Educating the whole industry might be a bit challenging. Programmatic has a new mindset, which works in a very different way to traditional affiliate marketing. Affiliate is built around personal relationships between two parties – affiliate and client – and that’s what makes it special. It’s not just about generating sales and producing a high ROI; personal relationships have a key role on many levels.
This is not the case for programmatic, where a targeted campaign is set up on a platform and you let the algorithm do its magic, matching the best offer with the best publisher, with the best customer at the best time. The account manager role is minimised, and so is the negotiation game.
Affiliate managers need deeper training in the programmatic mindset, working on different platforms to be more connected with the technical part of the programmes. They will have to try to do the best for their campaigns by reaching the right volumes through programmatic algorithms.
Need for change
Many agree that there is a need for a change in the affiliate industry to try different approaches and include programmatic into the channel. The industry has been monopolised by 10-20 ‘super’ affiliates; big brands with big budgets tend to get all the attention. Programmatic might be the solution and salvation for smaller affiliates and brands, which, due to their workload, don’t get the chance to show off their capabilities. With programmatic, they can get the same chances as bigger affiliates. It can help to grow programmes effectively in the long term and enable management of thousands of affiliates.
Real-time decisions and execution is also something that has been addressed as problematic in the affiliate industry. Negotiations over phones and emails take more time as compared to the programmatic real-time bidding. The slow processes are believed to be a big issue since the longer the negotiation and execution processes take, the less time is available to work on the long tail.
New tools will be developed to make processes easier and faster. Metasearch and email affiliates are the two categories best fit for programmatic; the former can provide the most relevant and personalised results to users, while the latter provides access to more personalised and targeted audiences.
The discussion about including programmatic in the affiliate channel has been going on for a few years, so why isn’t it happening? Mainly, the affiliate industry has a unique culture. The affiliate managers build personal, professional and profitable relationships. Programmatic is “threatening” the uniqueness of the channel. Interpersonal relationships and negotiations won’t dominate the channel since the processes will be automated. On the one hand this will give the opportunity for programmes to grow quickly and at a scale, but on the other hand, the most challenging part of the programme will be down to account managers.

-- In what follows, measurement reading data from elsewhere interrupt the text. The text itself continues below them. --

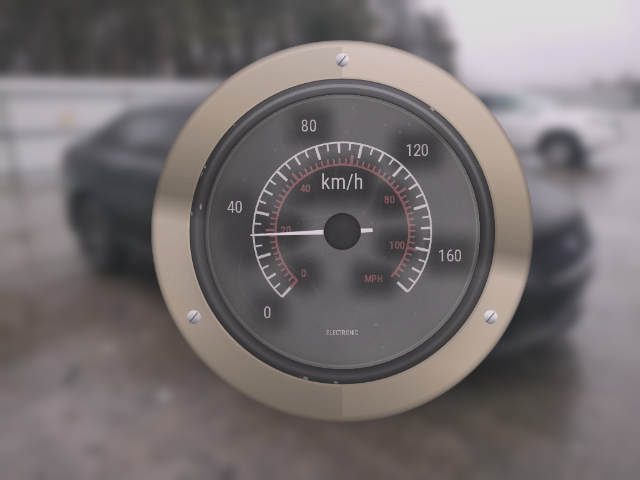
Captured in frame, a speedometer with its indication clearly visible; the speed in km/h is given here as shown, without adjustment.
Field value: 30 km/h
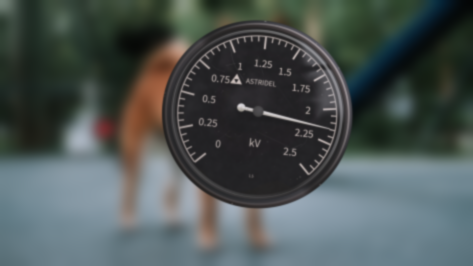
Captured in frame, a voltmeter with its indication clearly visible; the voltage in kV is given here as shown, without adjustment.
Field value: 2.15 kV
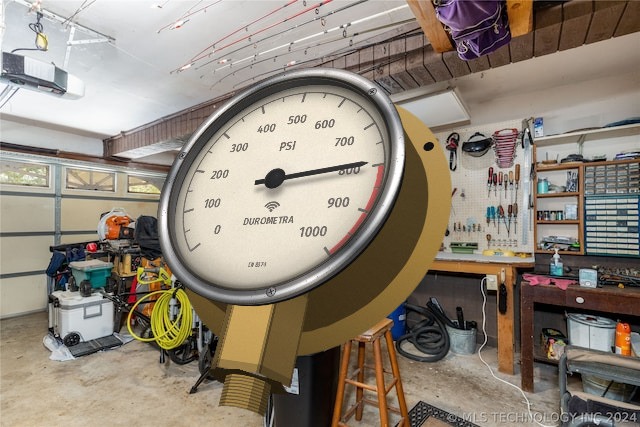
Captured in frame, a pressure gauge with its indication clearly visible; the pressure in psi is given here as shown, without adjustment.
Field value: 800 psi
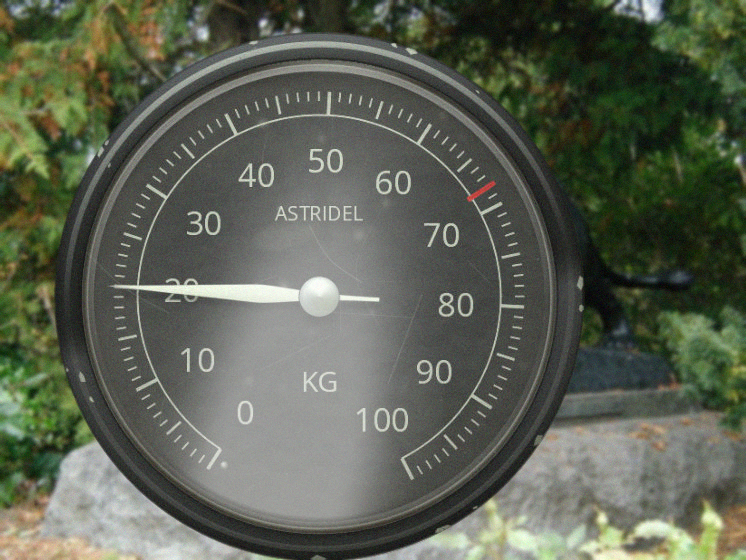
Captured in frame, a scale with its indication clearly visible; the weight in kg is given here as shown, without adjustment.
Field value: 20 kg
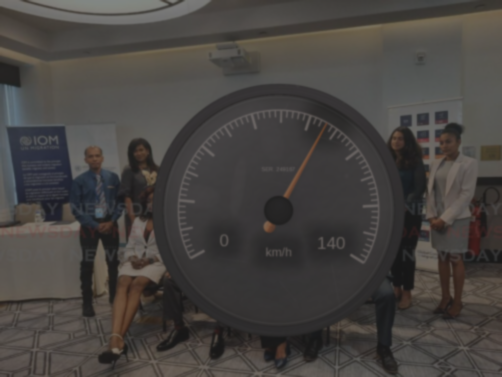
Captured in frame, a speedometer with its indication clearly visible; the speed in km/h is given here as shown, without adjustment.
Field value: 86 km/h
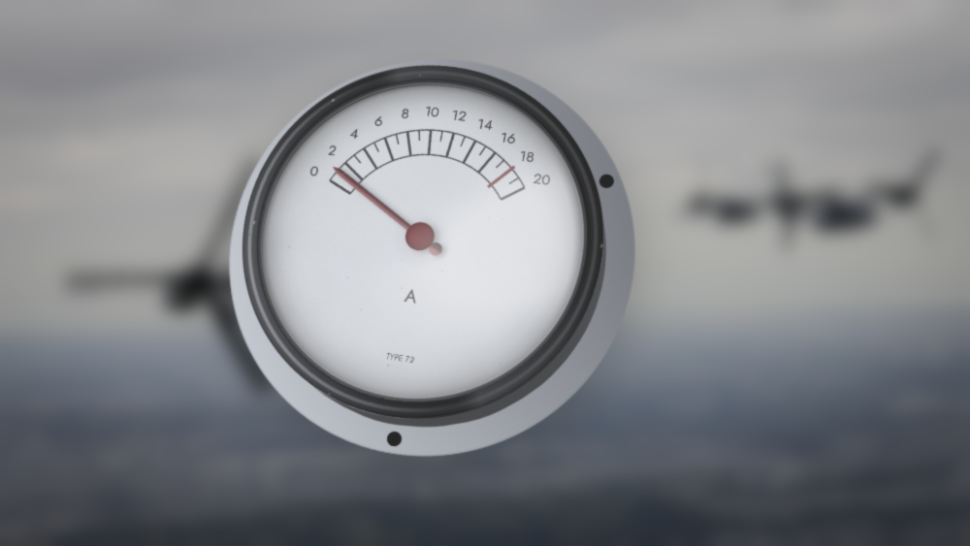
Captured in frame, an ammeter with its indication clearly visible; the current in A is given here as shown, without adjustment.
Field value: 1 A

Training an entire industry can also be challenging. Affiliate marketers work in specific ways, often different to programmatic. For some people automation is not a necessity, because the affiliate channel is performing well as it is. There are areas for improvement through look-alike targeting and personalising ads/creative. There is also an argument around the extent to which programmatic can feed to affiliates.
As previously mentioned, we cannot change fundamental principles of the affiliate channel such as relationships, partnerships and allowing publishers to choose the best way to market to their customers on behalf of advertisers. Maybe programmatic should be introduced to the affiliate channel in some of the areas that need improvement. There is no doubt that there are huge amounts of poorly-monetised inventory, because the industry has been monopolised by the big affiliates. Programmatic could be a good solution for smaller affiliates to get their share of the market.
Finding a compromise
Not everything needs to be black or white, though. There is always the option of not going fully programmatic. The diversity of the affiliate channel won’t allow generic programmatic implementation across the board. There could be a programmatic solution for content affiliates, where they can sell their inventory on a CPA basis, but a different approach will be needed for voucher codes and cashback sites.
The current programmatic solutions work mainly on impression-based technology. Knowing that the affiliate channels is click/sale/lead tracking-based, the whole set-up needs to be adapted to the affiliate structure in order to be helpful for the channel. The amount of resources required to buy into this concept is also a challenge and currently this subject is under discussion, since there are many details that are dividing the opinions.
There needs to be an assessment as to how reluctant the industry might be to these changes and a handful of networks have already tried to embrace programmatic concepts in certain areas, such as Tradedoubler’s acquisition of Adnologies, which shows there is place for testing and experimenting before the industry makes its final decision.